■ SET PROBLEM
Rewrite the lines below as a two-column CSV with the header instruction,output and one row for each line. Put the line's instruction text and its answer each in a single quoted field, replace line breaks with spaces, and omit the pictures.

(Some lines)

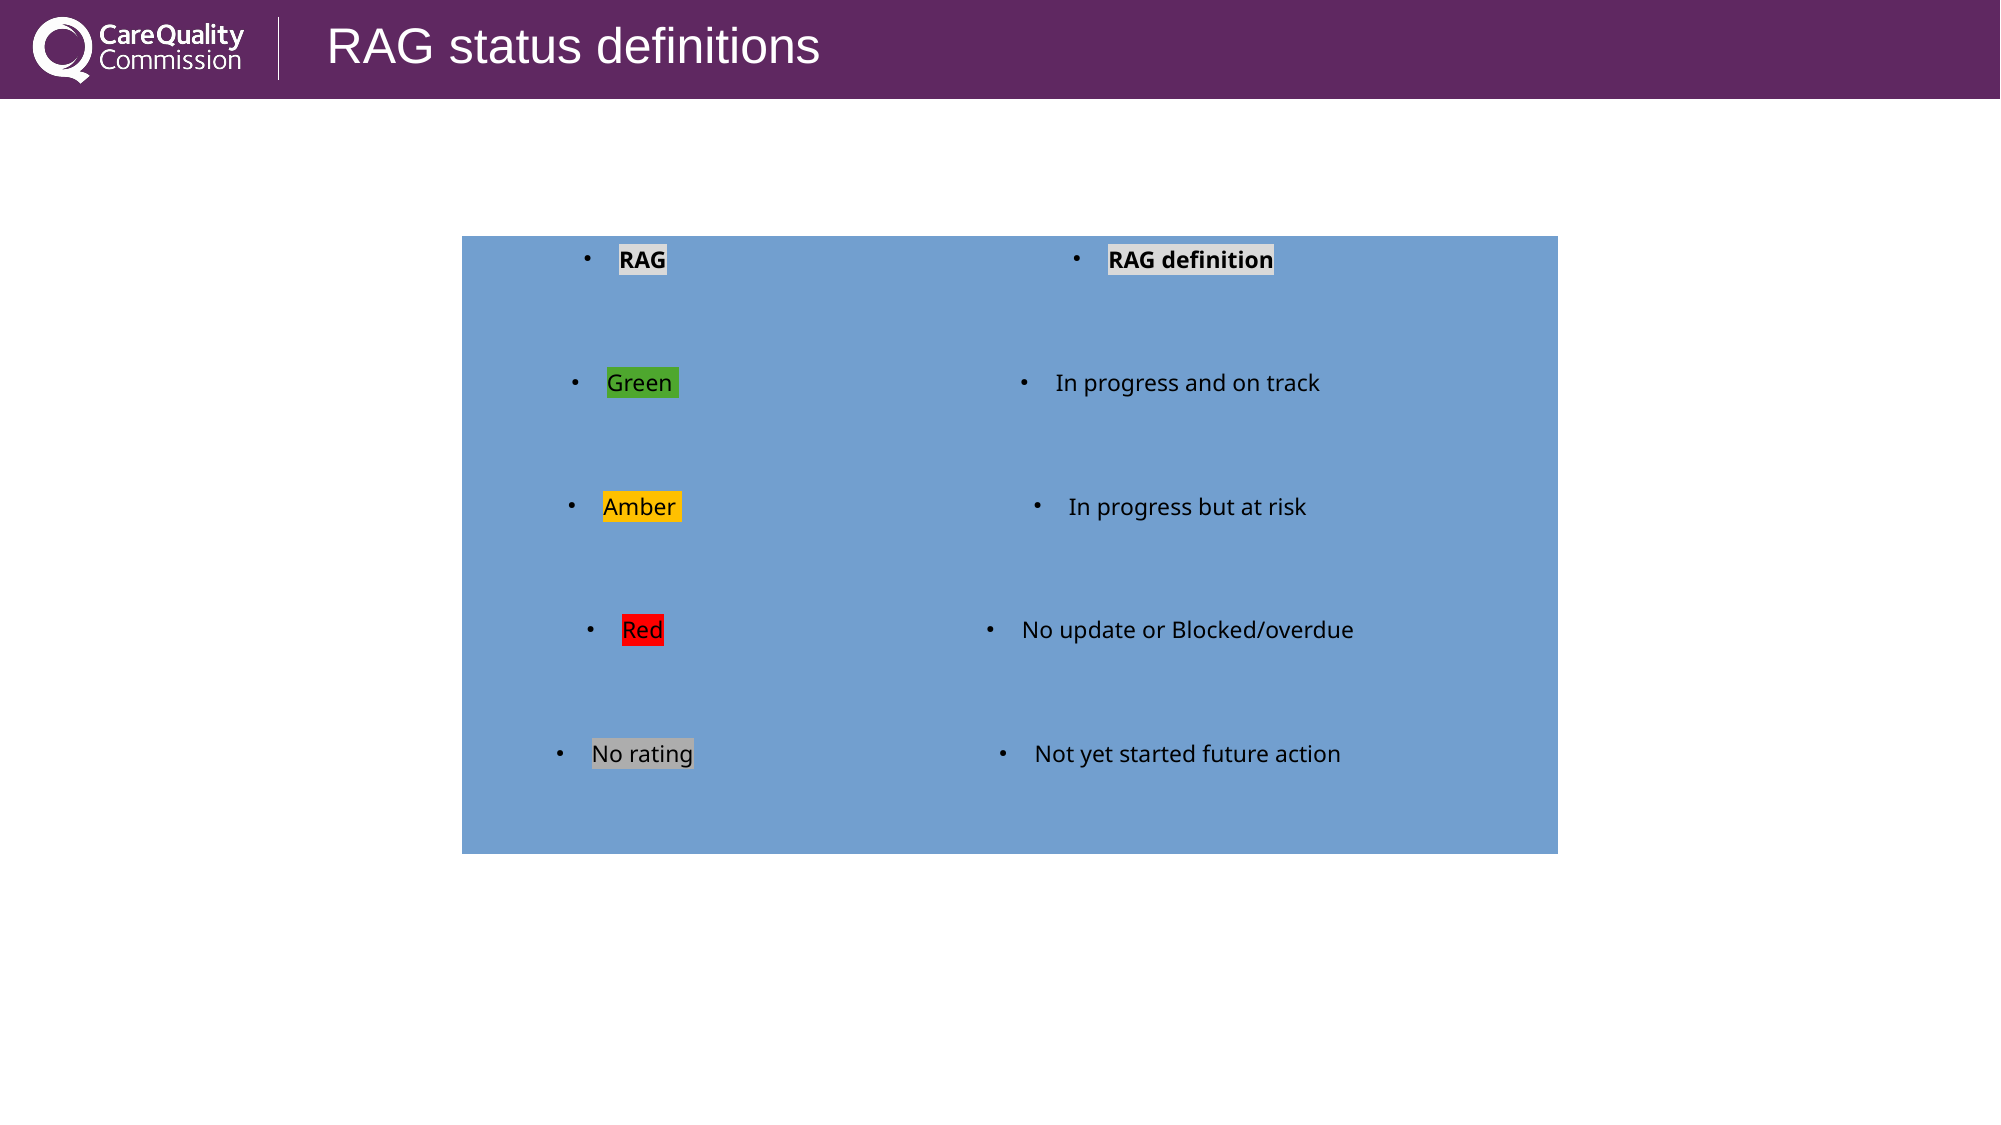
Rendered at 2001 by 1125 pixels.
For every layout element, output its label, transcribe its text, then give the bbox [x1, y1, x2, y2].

text_box [0, 0, 2000, 99]
table_cell In progress and on track [788, 360, 1558, 483]
table_cell No update or Blocked/overdue [788, 607, 1558, 731]
table_cell Not yet started future action [788, 731, 1558, 854]
table_header RAG definition [788, 236, 1558, 360]
table_cell In progress but at risk [788, 483, 1558, 607]
table_cell Amber [462, 483, 788, 607]
table_cell No rating [462, 731, 788, 854]
table_header RAG [462, 236, 788, 360]
text_box RAG status definitions [311, 5, 1358, 82]
table_cell Green [462, 360, 788, 483]
picture [32, 16, 245, 84]
table_cell Red [462, 607, 788, 731]
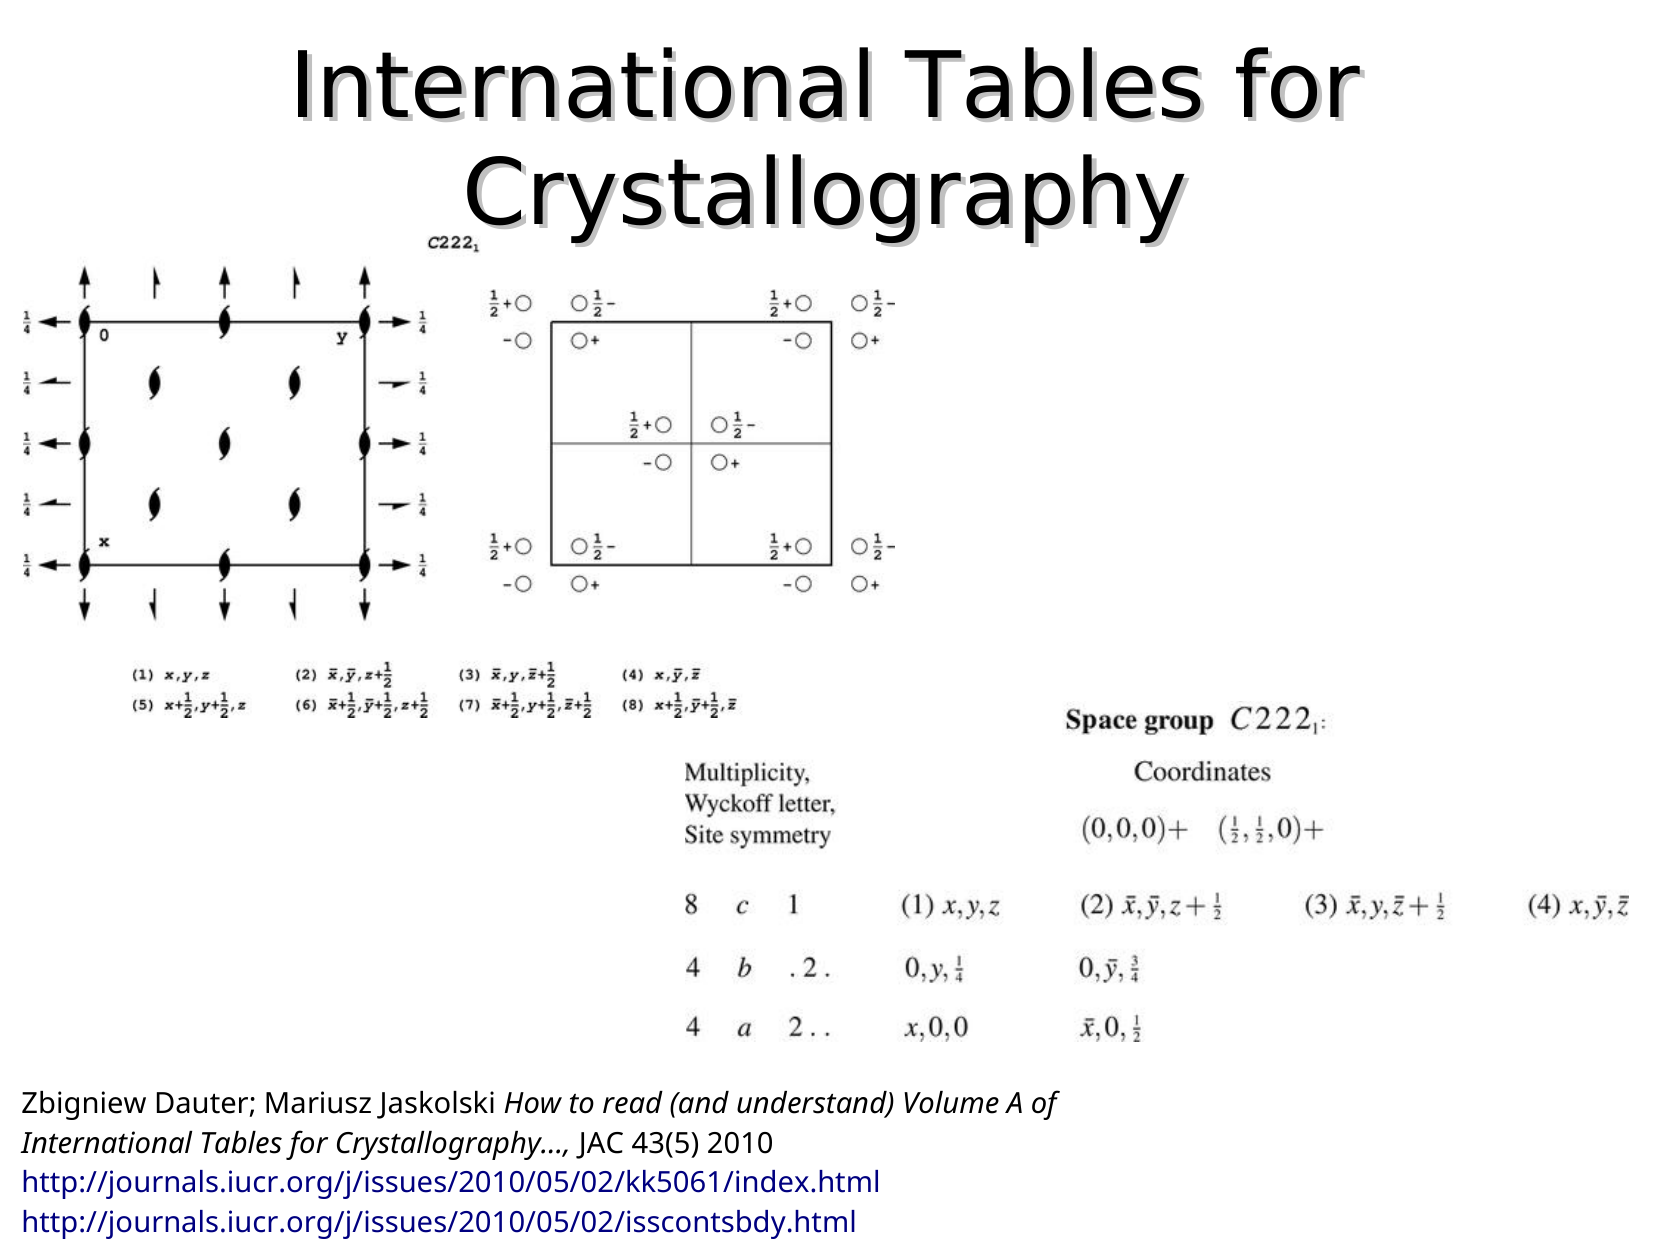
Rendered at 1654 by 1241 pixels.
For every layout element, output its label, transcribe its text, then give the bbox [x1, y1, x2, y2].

title International Tables for Crystallography [120, 32, 1533, 247]
text_box Zbigniew Dauter; Mariusz Jaskolski How to read (and understand) Volume A of International Tables for Crystallography..., JAC 43(5) 2010 http://journals.iucr.org/j/issues/2010/05/02/kk5061/index.html http://journals.iucr.org/j/issues/2010/05/02/isscontsbdy.html [21, 1082, 1193, 1240]
picture [23, 235, 1629, 1043]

■ SOLVED PROBLEM
instruction,output
"Rendered at 2001 by 1125 pixels. For every layout element, output its label, transcribe its text, then give the bbox [x1, y1, x2, y2].","text_box [0, 0, 2000, 99] table_cell In progress and on track [788, 360, 1558, 483] table_cell No update or Blocked/overdue [788, 607, 1558, 731] table_cell Not yet started future action [788, 731, 1558, 854] table_header RAG definition [788, 236, 1558, 360] table_cell In progress but at risk [788, 483, 1558, 607] table_cell Amber [462, 483, 788, 607] table_cell No rating [462, 731, 788, 854] table_header RAG [462, 236, 788, 360] text_box RAG status definitions [311, 5, 1358, 82] table_cell Green [462, 360, 788, 483] picture [32, 16, 245, 84] table_cell Red [462, 607, 788, 731]"
"Rendered at 1654 by 1241 pixels. For every layout element, output its label, transcribe its text, then give the bbox [x1, y1, x2, y2].","title International Tables for Crystallography [120, 32, 1533, 247] text_box Zbigniew Dauter; Mariusz Jaskolski How to read (and understand) Volume A of International Tables for Crystallography..., JAC 43(5) 2010 http://journals.iucr.org/j/issues/2010/05/02/kk5061/index.html http://journals.iucr.org/j/issues/2010/05/02/isscontsbdy.html [21, 1082, 1193, 1240] picture [23, 235, 1629, 1043]"